◆ HOW TO COMPLETE THIS TASK
Write the records out once more, so that nothing differs from the original.

(Stored data)
= Beginning of Section =
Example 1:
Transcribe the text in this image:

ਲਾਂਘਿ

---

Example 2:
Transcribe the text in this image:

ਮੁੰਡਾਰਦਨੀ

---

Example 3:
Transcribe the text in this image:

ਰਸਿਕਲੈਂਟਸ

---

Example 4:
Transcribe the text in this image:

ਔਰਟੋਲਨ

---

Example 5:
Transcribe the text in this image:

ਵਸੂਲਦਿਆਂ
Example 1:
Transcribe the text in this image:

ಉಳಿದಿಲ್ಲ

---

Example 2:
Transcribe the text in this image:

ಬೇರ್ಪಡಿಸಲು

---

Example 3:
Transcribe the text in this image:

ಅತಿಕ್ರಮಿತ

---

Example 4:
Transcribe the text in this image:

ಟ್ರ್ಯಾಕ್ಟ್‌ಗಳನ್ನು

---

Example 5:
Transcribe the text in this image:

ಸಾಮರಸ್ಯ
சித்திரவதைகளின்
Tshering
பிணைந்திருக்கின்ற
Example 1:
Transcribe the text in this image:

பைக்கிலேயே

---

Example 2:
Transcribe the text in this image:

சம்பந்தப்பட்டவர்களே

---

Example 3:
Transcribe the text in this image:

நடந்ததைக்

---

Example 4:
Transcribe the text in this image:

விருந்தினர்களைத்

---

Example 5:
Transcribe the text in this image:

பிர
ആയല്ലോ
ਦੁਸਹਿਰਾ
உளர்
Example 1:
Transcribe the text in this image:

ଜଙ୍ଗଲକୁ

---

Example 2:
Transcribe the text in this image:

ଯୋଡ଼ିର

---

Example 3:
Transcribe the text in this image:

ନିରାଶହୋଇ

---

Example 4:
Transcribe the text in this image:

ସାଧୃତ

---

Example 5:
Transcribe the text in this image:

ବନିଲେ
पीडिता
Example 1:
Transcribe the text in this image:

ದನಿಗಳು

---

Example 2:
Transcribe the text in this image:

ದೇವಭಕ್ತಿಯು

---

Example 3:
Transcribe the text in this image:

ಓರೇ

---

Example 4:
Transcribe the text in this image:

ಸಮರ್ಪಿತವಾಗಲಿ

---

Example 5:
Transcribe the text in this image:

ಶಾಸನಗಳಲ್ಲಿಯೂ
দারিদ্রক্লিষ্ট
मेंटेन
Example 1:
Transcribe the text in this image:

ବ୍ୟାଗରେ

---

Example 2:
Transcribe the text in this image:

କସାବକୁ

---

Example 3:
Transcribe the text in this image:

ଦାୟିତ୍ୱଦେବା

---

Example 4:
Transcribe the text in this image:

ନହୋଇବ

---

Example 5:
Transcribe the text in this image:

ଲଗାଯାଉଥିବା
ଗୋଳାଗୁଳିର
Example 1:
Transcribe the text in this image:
= End of Section =
◆ ANSWER SPACE
Example 1:
Transcribe the text in this image:

ਲਾਂਘਿ

---

Example 2:
Transcribe the text in this image:

ਮੁੰਡਾਰਦਨੀ

---

Example 3:
Transcribe the text in this image:

ਰਸਿਕਲੈਂਟਸ

---

Example 4:
Transcribe the text in this image:

ਔਰਟੋਲਨ

---

Example 5:
Transcribe the text in this image:

ਵਸੂਲਦਿਆਂ
Example 1:
Transcribe the text in this image:

ಉಳಿದಿಲ್ಲ

---

Example 2:
Transcribe the text in this image:

ಬೇರ್ಪಡಿಸಲು

---

Example 3:
Transcribe the text in this image:

ಅತಿಕ್ರಮಿತ

---

Example 4:
Transcribe the text in this image:

ಟ್ರ್ಯಾಕ್ಟ್‌ಗಳನ್ನು

---

Example 5:
Transcribe the text in this image:

ಸಾಮರಸ್ಯ
சித்திரவதைகளின்
Tshering
பிணைந்திருக்கின்ற
Example 1:
Transcribe the text in this image:

பைக்கிலேயே

---

Example 2:
Transcribe the text in this image:

சம்பந்தப்பட்டவர்களே

---

Example 3:
Transcribe the text in this image:

நடந்ததைக்

---

Example 4:
Transcribe the text in this image:

விருந்தினர்களைத்

---

Example 5:
Transcribe the text in this image:

பிர
ആയല്ലോ
ਦੁਸਹਿਰਾ
உளர்
Example 1:
Transcribe the text in this image:

ଜଙ୍ଗଲକୁ

---

Example 2:
Transcribe the text in this image:

ଯୋଡ଼ିର

---

Example 3:
Transcribe the text in this image:

ନିରାଶହୋଇ

---

Example 4:
Transcribe the text in this image:

ସାଧୃତ

---

Example 5:
Transcribe the text in this image:

ବନିଲେ
पीडिता
Example 1:
Transcribe the text in this image:

ದನಿಗಳು

---

Example 2:
Transcribe the text in this image:

ದೇವಭಕ್ತಿಯು

---

Example 3:
Transcribe the text in this image:

ಓರೇ

---

Example 4:
Transcribe the text in this image:

ಸಮರ್ಪಿತವಾಗಲಿ

---

Example 5:
Transcribe the text in this image:

ಶಾಸನಗಳಲ್ಲಿಯೂ
দারিদ্রক্লিষ্ট
मेंटेन
Example 1:
Transcribe the text in this image:

ବ୍ୟାଗରେ

---

Example 2:
Transcribe the text in this image:

କସାବକୁ

---

Example 3:
Transcribe the text in this image:

ଦାୟିତ୍ୱଦେବା

---

Example 4:
Transcribe the text in this image:

ନହୋଇବ

---

Example 5:
Transcribe the text in this image:

ଲଗାଯାଉଥିବା
ଗୋଳାଗୁଳିର
Example 1:
Transcribe the text in this image:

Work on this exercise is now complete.